お兄ちゃんは「匂いかいでみな」とミルを私の鼻に近づけた。
「おー、珈琲だ。さっきの豆の香りと違うね。」
「当たり前だ。曳いてしまうと酸化するから、飲む前にこうして曳くんだよ。」
「へぇー。」

お兄ちゃんは曳き終わるとサイフォンを出してきた。大きなガラスの砂時計みたいで、もちろん砂は入っていない。

「綺麗だね・・・まるで美術品みたい。」

私が喜んでいると、お兄ちゃんは満足そうに微笑んだ。
セットしてから珈琲が出来上がるまでを、私はかなり細かく真剣に見ていた。なんて不思議な機械なんだろう?
どうしてお水が上に上がるんだろう?何しろその工程がなんとも美しい。

「サイフォンって美しいだけでなくて、これで入れた珈琲もとても美味しい。」
私が喜んでいると、目を細めてお兄ちゃんは嬉しそうだ。

「そういえば、この前タロットカードの話をしていただろう。」

お兄ちゃんが思い出したように言う。
そうだ、休み時間にお姉ちゃんとタロットカードの話をしていた。以前一回雑記帳に来ていた、タロットカードの女子高生の話から、すごくよく当たるらしいみたいな話まで。
お兄ちゃんは全然聞いていないふりをしていて、全部聞いていたのか。

「このカードは昔からあって、よく当たるって言われているけど、どうやっても当たるようにできているんだよ。しかも、現代のトランプの原型だしね。カラクリを教えてやろうか。」

お兄ちゃんが胸を張って言うので、これはすごいと思った。お兄ちゃんが自信満々ということは真実だろう。

「ほら、カード。」
と、お兄ちゃんがタロットカードを出した。
なぜお兄ちゃんが持っているのか?お兄ちゃんでも恋占い的なことをするのか?全然似合わない。

「こっちにおいで、ここに座れ。」
テーブルを挟んで向かい合っていた私は、お兄ちゃん側のテーブルに座りなおした。

「カードを切ってみな。」
私が不器用そうにカードを切っていると、お兄ちゃんは仕方がないなという感じで、
「まったく、ほら、貸してみな。」
と素早く切ってカードを並べ始めた。手慣れた手品のように、カードをさばいていく。
「お兄ちゃん上手。で?何を占っているの?」
と聞くと、
「内緒。」
と笑っている。
何を占っているか分からない占いの結果って、ちょっと怖い気がする。

「ねぇ、教えてよ。」

と私が言うと、お兄ちゃんは小柄な私をまるで子供を抱えるように膝に乗せて説明しだした。
お兄ちゃんの息が私の耳のあたりに暖かく感じる。
背中は外見が華奢なお兄ちゃんの、意外に厚みのある胸の肉感を感じている。

よく考えてみると、今までお兄ちゃんに男を感じたことが全くなかった。
ひたすら本当の兄のように慕ってきた。

言動を注意されたり諭されても、他の人なら反発を感じることでも、お兄ちゃんに言われるなら素直に聞くことができた。
これが「男」を感じていたなら、羞恥心が先に出て素直に聞くことを邪魔していただろう。
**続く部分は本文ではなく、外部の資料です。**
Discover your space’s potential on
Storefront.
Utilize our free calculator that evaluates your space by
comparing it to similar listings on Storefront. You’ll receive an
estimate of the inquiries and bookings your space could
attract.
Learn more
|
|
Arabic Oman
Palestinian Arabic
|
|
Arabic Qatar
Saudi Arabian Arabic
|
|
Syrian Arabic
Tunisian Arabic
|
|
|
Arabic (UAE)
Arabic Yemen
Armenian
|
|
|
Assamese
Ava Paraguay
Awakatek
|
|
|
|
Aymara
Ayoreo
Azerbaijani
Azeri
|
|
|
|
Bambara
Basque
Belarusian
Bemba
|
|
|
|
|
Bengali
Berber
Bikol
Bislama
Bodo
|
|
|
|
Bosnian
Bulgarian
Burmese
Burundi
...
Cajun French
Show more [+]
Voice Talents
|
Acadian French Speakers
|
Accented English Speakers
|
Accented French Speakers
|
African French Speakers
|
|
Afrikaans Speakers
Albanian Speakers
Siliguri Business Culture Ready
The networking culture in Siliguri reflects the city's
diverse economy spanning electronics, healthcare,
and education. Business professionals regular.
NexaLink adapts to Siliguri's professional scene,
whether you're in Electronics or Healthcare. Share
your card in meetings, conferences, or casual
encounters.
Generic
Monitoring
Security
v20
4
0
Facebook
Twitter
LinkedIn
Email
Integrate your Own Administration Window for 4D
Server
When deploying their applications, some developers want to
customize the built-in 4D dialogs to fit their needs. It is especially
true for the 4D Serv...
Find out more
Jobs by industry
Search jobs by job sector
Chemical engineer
でも今、お兄ちゃんの膝の上で、本当の「兄弟」と「一人の男」を感じることの狭間にいる。
お兄ちゃんが大好きだけど、その「大好き」はどういうもので、どこへ向かおうとしているものだろう。自分の感情がよく分からなくなって、頭がぐらぐらする。


私の頭の中が混乱して、目の前のタロットカードどころではなくなると、お兄ちゃんが座っている後ろから抱きかかえるように抱きしめてきた。
私がどういう反応をしていいのか分からずに固まっていると、さらにギュッと力を入れて抱きしめてきた。

これは、お兄ちゃんはどういうつもりなのだろう。